Jennifer Tank, Galla Assistant Professor of Biological Sciences, is principal investigator on the study, which aims to discover what logs or "large woody debris" do to a stream. The project's first phase, which began in May and will last a year, involves measuring monthly the nutrients, fish populations and other characteristics of the streams in their current, nearly unobstructed state.

The researchers suspect that logs help streams trap leaves and other organic matter, which feeds water-dwelling insects, increasing their numbers. The obstructions also provide cover for bug-eating fish like trout.

"We know that adding wood increases fish, but we do not understand why, other than by providing cover," says Tank, a stream ecologist. By carefully measuring conditions before and after the logs are added, the biologists hope to learn more about how streams process nutrients.

Left alone, streams naturally swallow tons of wind-sheared tree limbs and entire dead or uprooted trees. In the few remaining old-growth forests of the West, so much wood accumulates around and on top of channels "you can't even find the stream," says Emma Rosi-Marshall, a post-doctoral research associate collaborating on the log study.

For centuries people have been hauling trees and logs out of streams for firewood, to make a stream easier to navigate or because they thought removing the wood would make it easier for fish to migrate and spawn. Logging along streams also has reduced the number of older trees prone to breaking off or collapsing into the water.

Tank says the Notre Dame project will be the first to reintroduce large woody debris into a Midwest stream experimentally. It will also be the first to look beyond how logs and limbs affect the structure of a stream and examine how they influence ecosystem processes.
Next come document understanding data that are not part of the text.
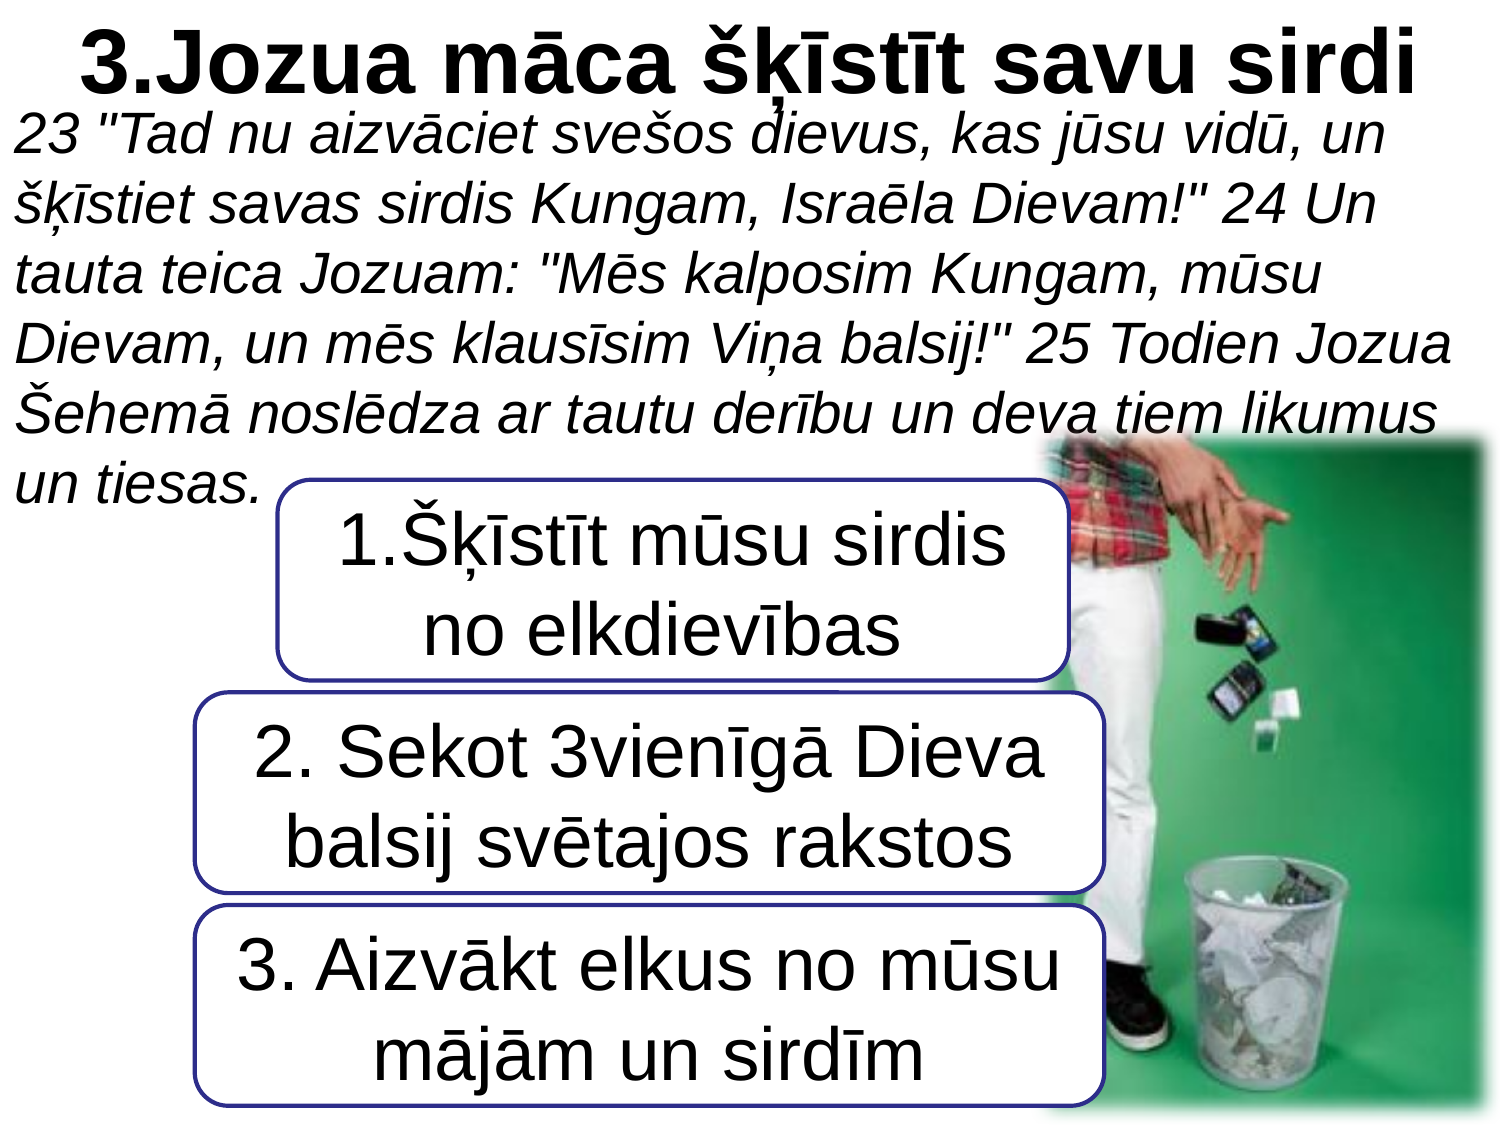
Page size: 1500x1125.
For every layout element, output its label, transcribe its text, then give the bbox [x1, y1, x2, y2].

picture [1031, 421, 1500, 1125]
title 3.Jozua māca šķīstīt savu sirdi [0, 0, 1500, 114]
text_box 3. Aizvākt elkus no mūsu mājām un sirdīm [192, 902, 1025, 1108]
text_box 1.Šķīstīt mūsu sirdis no elkdievības [275, 477, 1025, 683]
text_box 2. Sekot 3vienīgā Dieva balsij svētajos rakstos [192, 690, 1025, 896]
text_box 23 "Tad nu aizvāciet svešos dievus, kas jūsu vidū, un šķīstiet savas sirdis Kungam, Israēla Dievam!" 24 Un tauta teica Jozuam: "Mēs kalposim Kungam, mūsu Dievam, un mēs klausīsim Viņa balsij!" 25 Todien Jozua Šehemā noslēdza ar tautu derību un deva tiem likumus un tiesas. [0, 114, 1500, 523]
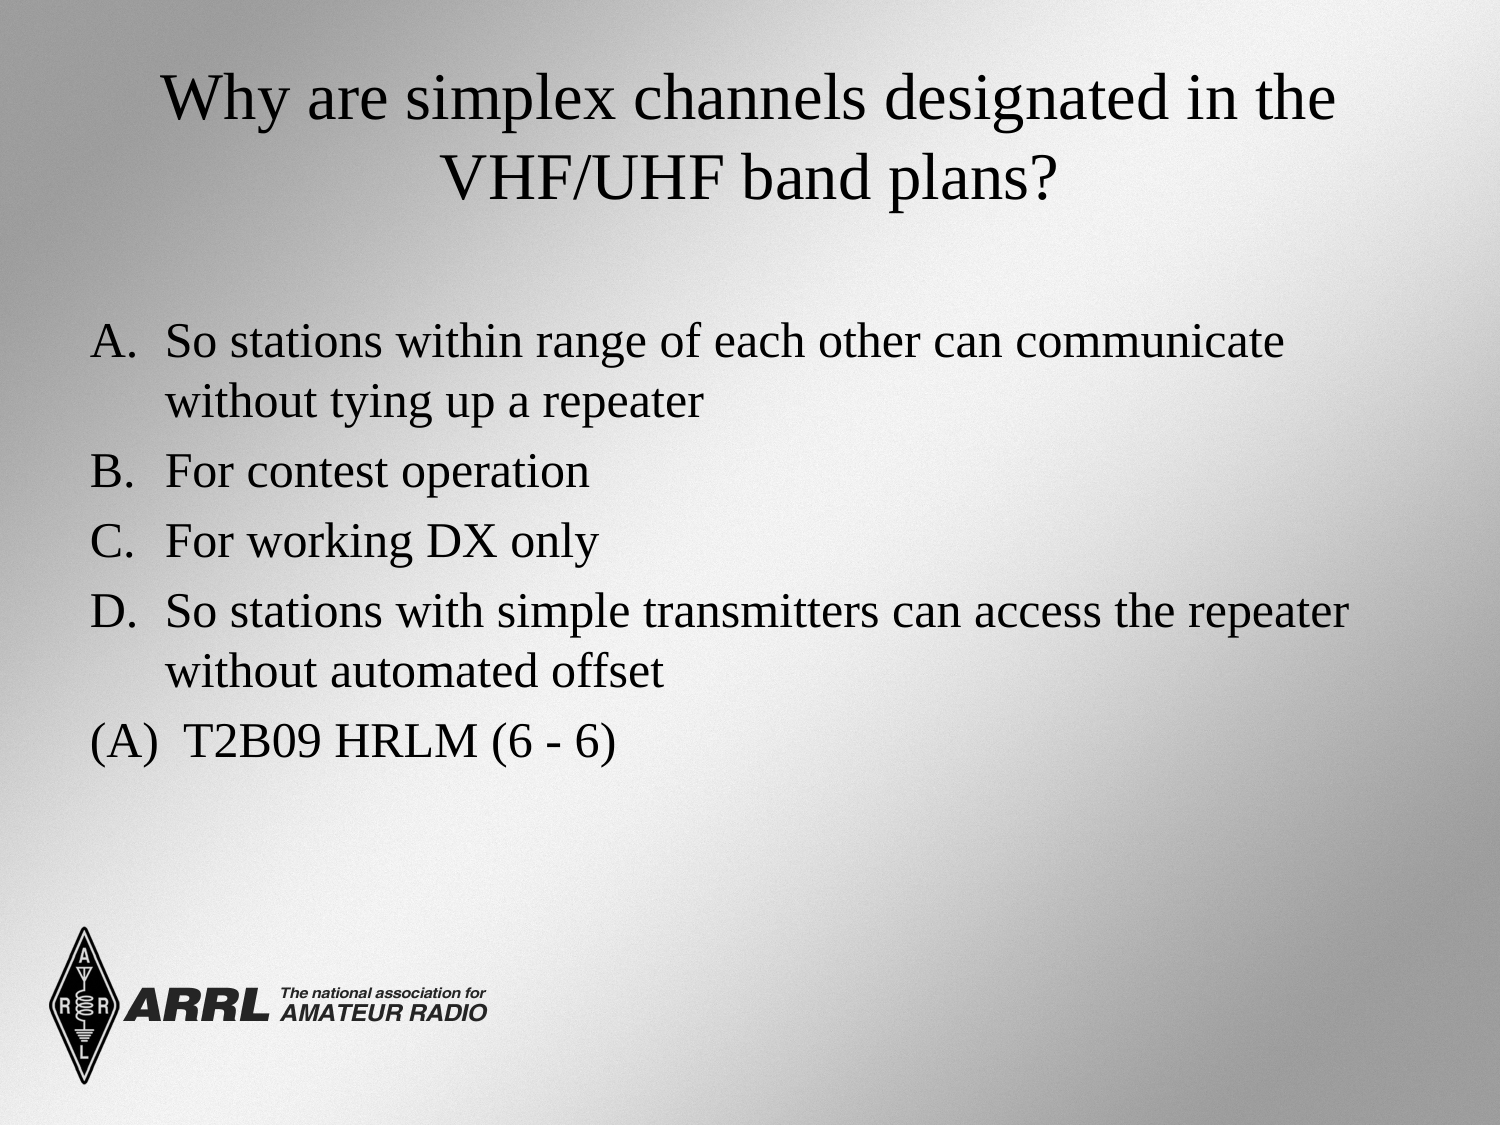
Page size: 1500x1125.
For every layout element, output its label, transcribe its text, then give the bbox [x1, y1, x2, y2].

title Why are simplex channels designated in the VHF/UHF band plans? [75, 45, 1425, 233]
picture [0, 0, 1500, 1125]
list So stations within range of each other can communicate without tying up a repeater For contest operation For working DX only So stations with simple transmitters can access the repeater without automated offset (A) T2B09 HRLM (6 - 6) [75, 299, 1425, 1005]
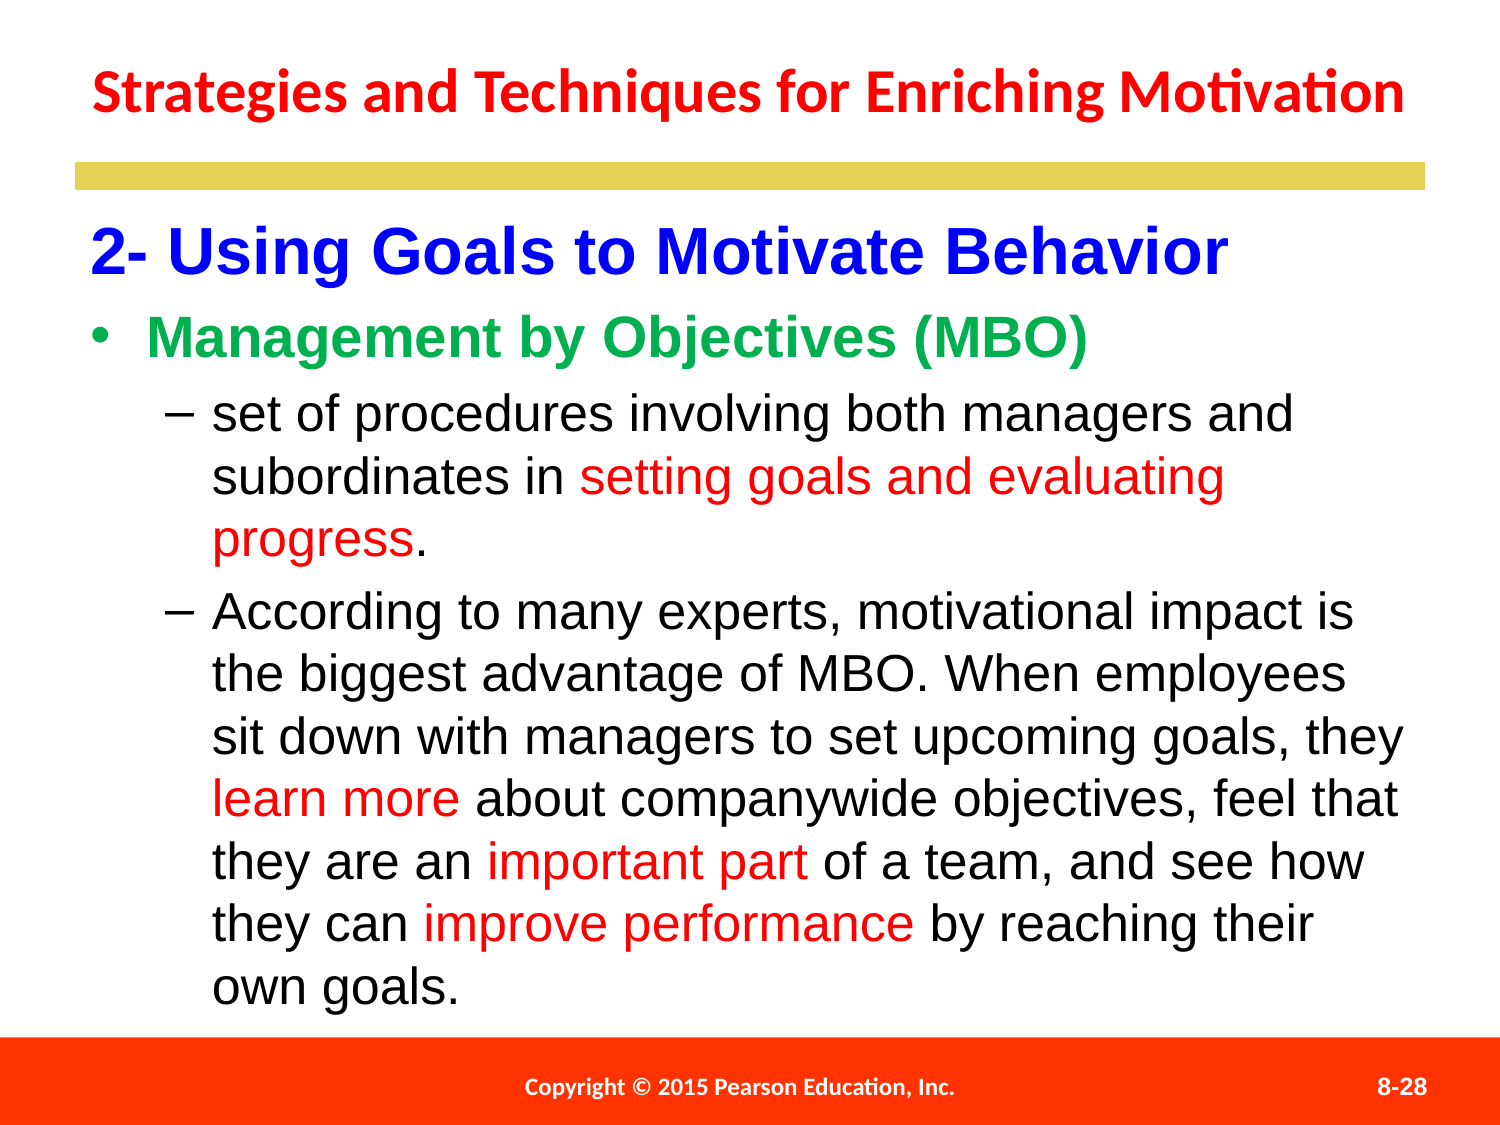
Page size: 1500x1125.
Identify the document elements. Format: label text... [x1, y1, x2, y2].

list 2- Using Goals to Motivate Behavior Management by Objectives (MBO) set of procedures involving both managers and subordinates in setting goals and evaluating progress. According to many experts, motivational impact is the biggest advantage of MBO. When employees sit down with managers to set upcoming goals, they learn more about companywide objectives, feel that they are an important part of a team, and see how they can improve performance by reaching their own goals. [74, 199, 1426, 1006]
picture [75, 162, 1425, 190]
text_box Strategies and Techniques for Enriching Motivation [74, 24, 1425, 150]
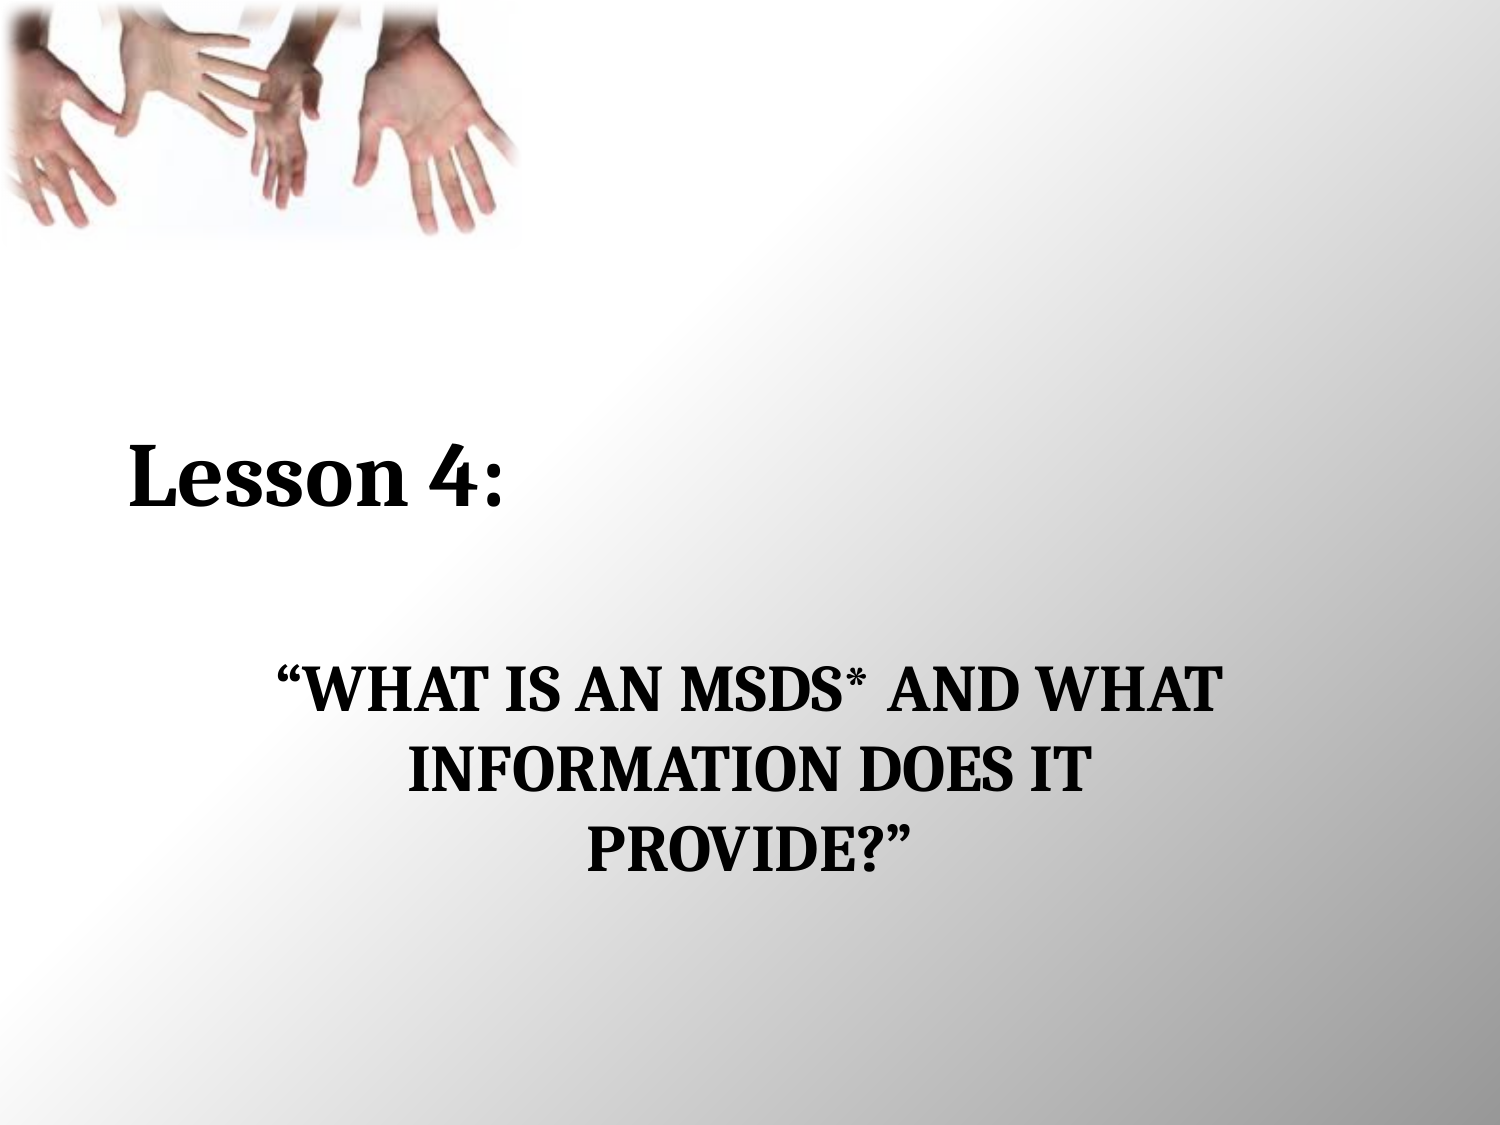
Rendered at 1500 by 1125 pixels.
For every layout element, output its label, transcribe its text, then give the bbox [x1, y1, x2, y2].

picture [23, 22, 494, 221]
title Lesson 4: [112, 349, 1388, 591]
subtitle “What is an MSDS* and What Information Does it Provide?” [225, 637, 1275, 925]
Tank says the USDA chose to fund the study (with support from the Ottawa National Forest in Michigan) in hopes of finding ways to boost trout populations. Part of the Forest Service's mandate is to improve recreational opportunities on public lands. In the past the service has tried adding pea gravel to stream beds in hopes of improving spawning conditions, Tank says. The current study may suggest adding logs would help. The logs would make it harder for anglers to ply waterways, but the potential tradeoff would be more and bigger fish.

In addition to Rosi-Marshall, Tank's other partners on the project are co-principal investigators Gary Lamberti, professor and assistant chair of biological sciences, and visiting scholar Jason Knouft of Washington University in Saint Louis.